In opening statements in downtown Los Angeles, attorney Mark Lanier, representing sugar processors, gave the eight-member federal court jury a short rundown of the 2,000-year history of sugar, suggesting that all was well in the business until HFCS was “invented in a Japanese laboratory in 1955” and made commercially available in the 1970s.

“It’s cheap, it’s made from corn,” Lanier said, adding that it was linked to Cheez-Whiz and other popular processed foods.

However, in the early 2000s, Lanier alleged, “the tide really started to change” for HFCS, when articles began appearing suggesting that corn syrup “may play a role in the obesity epidemic.”

Allegations in the media about HFCS’ so-called hazards “started to have an effect on the market,” the attorney said, and refiners began a “sugar is sugar” campaign to convince consumers that “your body can’t tell the difference.”

Lanier said that, in fact, “your body can tell the difference and the corn refiners knew it.”

But attorney Dan Webb, representing Cargill and other corn refiners, told the jury that each of Lanier’s allegations was “false,” and branded the sugar industry’s lawsuit as “phony.”

The Sugar Association’s contention that HFCS plays a part in diabetes, stroke and other ailments is based on “junk science,” he told jurors.

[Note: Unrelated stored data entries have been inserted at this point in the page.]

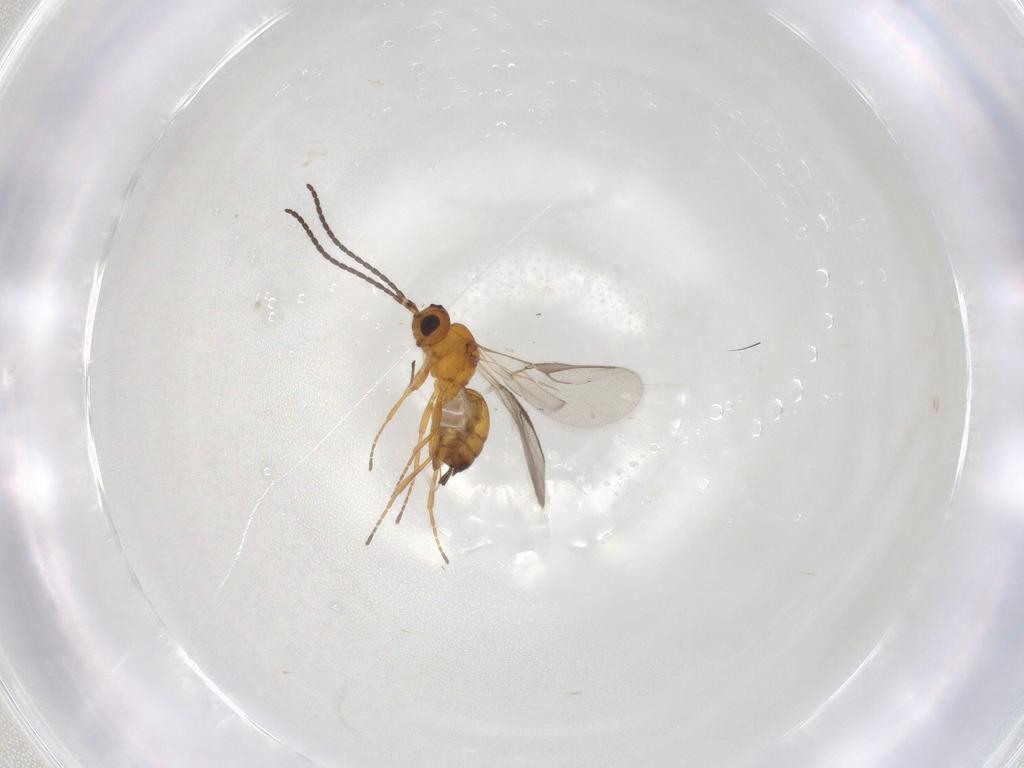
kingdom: Animalia
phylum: Arthropoda
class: Insecta
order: Hymenoptera
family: Braconidae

The sugar trade group’s real gripe against HFCS is that the corn refiners “took a large market share from the sugar companies,” up to 50 percent of the market by 2003, Webb said.

A “decade of attacks” by the sugar companies and their trade group followed, the attorney said, including such anti-corn syrup zingers as calling HFCS “the crack cocaine of all sweeteners” and alleging that the stuff “can make you fat and stupid.”

In fact, Webb told the jury, HFCS is “nutritionally equivalent to sugar” and is simply a “form of sugar made from corn.”

Both are “metabolized by your body in the same way,” he said.

The U.S. Food and Drug Administration in 2012 ruled that corn syrup, used to sweeten foods including soda, could not be called sugar.

The sugar growers are seeking $1.1 billion in compensatory damages over the advertising campaign, plus punitive damages and fees, Lanier said.

The corn refiners are seeking about $530 million in their countersuit.

The litigation was filed in federal court in Los Angeles because Sugar Association members are located within the jurisdiction of the Central District of California.